Page images and extracted text
____

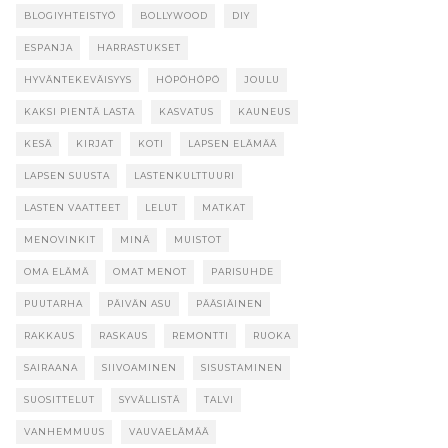
BLOGIYHTEISTYÖ
BOLLYWOOD
DIY
ESPANJA
HARRASTUKSET
HYVÄNTEKEVÄISYYS
HÖPÖHÖPÖ
JOULU
KAKSI PIENTÄ LASTA
KASVATUS
KAUNEUS
KESÄ
KIRJAT
KOTI
LAPSEN ELÄMÄÄ
LAPSEN SUUSTA
LASTENKULTTUURI
LASTEN VAATTEET
LELUT
MATKAT
MENOVINKIT
MINÄ
MUISTOT
OMA ELÄMÄ
OMAT MENOT
PARISUHDE
PUUTARHA
PÄIVÄN ASU
PÄÄSIÄINEN
RAKKAUS
RASKAUS
REMONTTI
RUOKA
SAIRAANA
SIIVOAMINEN
SISUSTAMINEN
SUOSITTELUT
SYVÄLLISTÄ
TALVI
VANHEMMUUS
VAUVAELÄMÄÄ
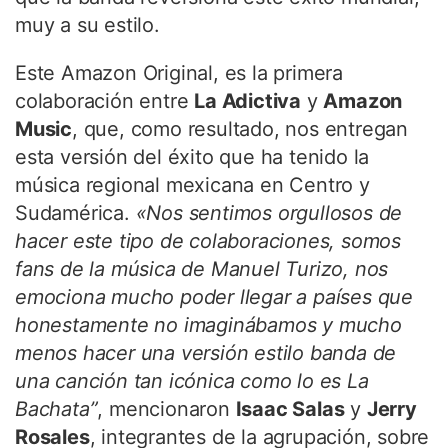
muy a su estilo.
Este Amazon Original, es la primera
colaboración entre
La Adictiva
y
Amazon
Music
, que, como resultado, nos entregan
esta versión del éxito que ha tenido la
música regional mexicana en Centro y
Sudamérica.
«Nos sentimos orgullosos de
hacer este tipo de colaboraciones, somos
fans de la música de Manuel Turizo, nos
emociona mucho poder llegar a países que
honestamente no imaginábamos y mucho
menos hacer una versión estilo banda de
una canción tan icónica como lo es La
Bachata”
, mencionaron
Isaac Salas
y
Jerry
Rosales
, integrantes de la agrupación, sobre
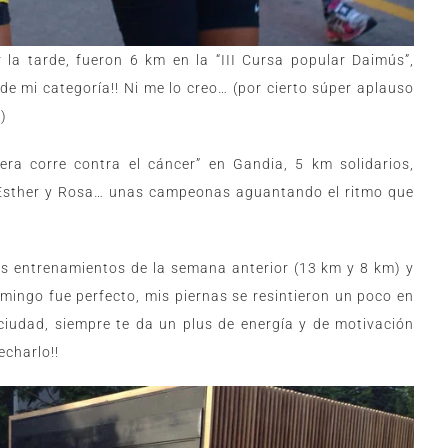
 la tarde, fueron 6 km en la “III Cursa popular Daimús”,
de mi categoría!! Ni me lo creo… (por cierto súper aplauso
)
era corre contra el cáncer” en Gandia, 5 km solidarios,
 Esther y Rosa… unas campeonas aguantando el ritmo que
s entrenamientos de la semana anterior (13 km y 8 km) y
mingo fue perfecto, mis piernas se resintieron un poco en
 ciudad, siempre te da un plus de energía y de motivación
echarlo!!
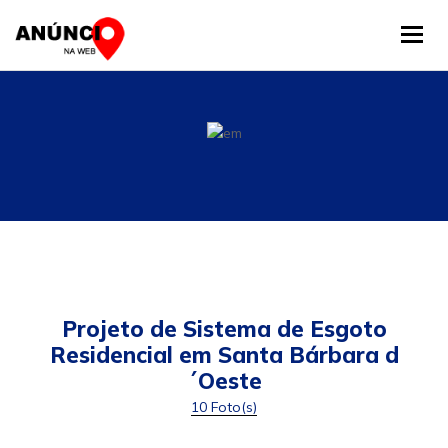
Tog
Projeto de Sistema de Esgoto
Residencial em Santa Bárbara d
´Oeste
10 Foto(s)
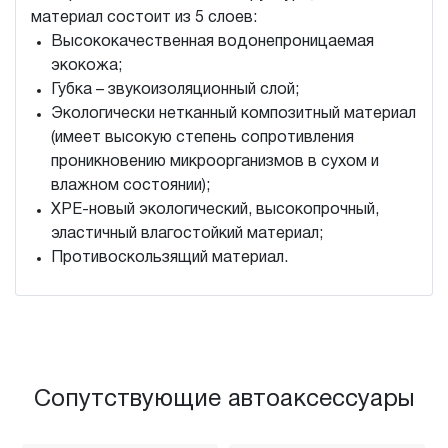
материал состоит из 5 слоев:
Высококачественная водонепроницаемая
экокожа;
Губка – звукоизоляционный слой;
Экологически нетканный композитный материал
(имеет высокую степень сопротивления
проникновению микроорганизмов в сухом и
влажном состоянии);
XPE-новый экологический, высокопрочный,
эластичный влагостойкий материал;
Противоскользящий материал.
Сопутствующие автоаксессуары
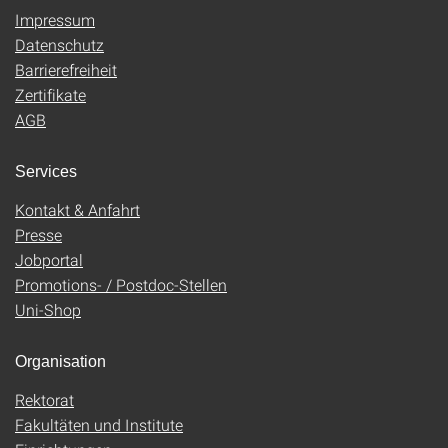
Impressum
Datenschutz
Barrierefreiheit
Zertifikate
AGB
Services
Kontakt & Anfahrt
Presse
Jobportal
Promotions- / Postdoc-Stellen
Uni-Shop
Organisation
Rektorat
Fakultäten und Institute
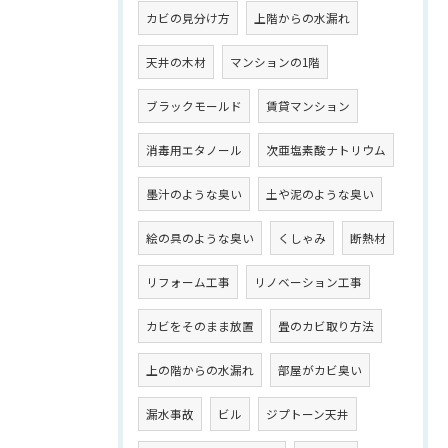
カビの見分け方
上階からの水漏れ
天井の木材
マンションの1階
ブラックモールド
賃貸マンション
消毒用エタノール
次亜塩素酸ナトリウム
墨汁のような臭い
土や泥のような臭い
絵の具のような臭い
くしゃみ
断熱材
リフォーム工事
リノベーション工事
カビをそのまま放置
畳のカビ取り方法
上の階からの水漏れ
部屋がカビ臭い
漏水事故
ビル
ジプトーン天井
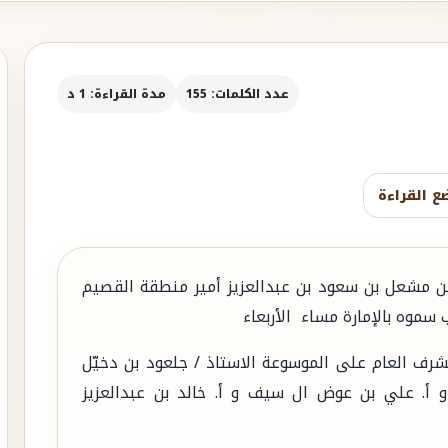
عدد الكلمات: 155
مدة القراءة: 1 د
ع القراءة
 مشعل بن سعود بن عبدالعزيز أمير منطقة القصيم
 سموه بالإمارة مساء الأربعاء
14 هـ الموافق 6 سبتمبر 2023 م المشرف العام على الموسوعة الاستاذ / جلعود بن دخيّل
 أ. علي بن عوض ال سيف و أ. خالد بن عبدالعزيز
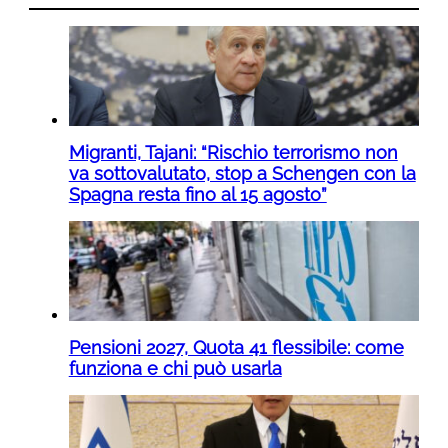
Migranti, Tajani: “Rischio terrorismo non
va sottovalutato, stop a Schengen con la
Spagna resta fino al 15 agosto”
Pensioni 2027, Quota 41 flessibile: come
funziona e chi può usarla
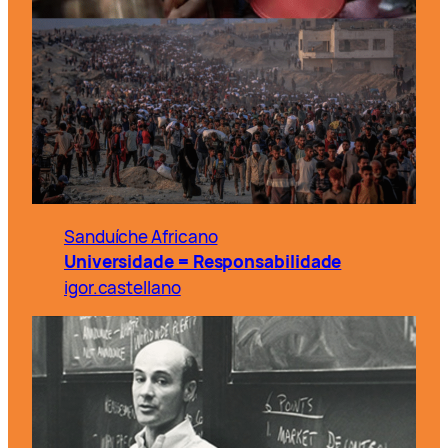
Sanduíche Africano
Universidade = Responsabilidade
igor.castellano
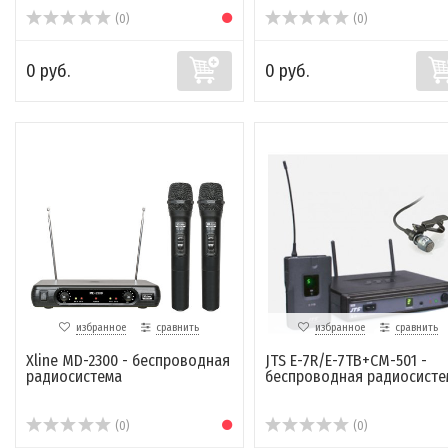
(0)
(0)
0 руб.
0 руб.
избранное
сравнить
избранное
сравнить
Xline MD-2300 - беспроводная
JTS E-7R/E-7TB+CM-501 -
радиосистема
беспроводная радиосисте
(0)
(0)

____

Task statement: Filter the entries above down to the lines that contain "Amazon".

Output for this task:
Este Amazon Original, es la primera
Amazon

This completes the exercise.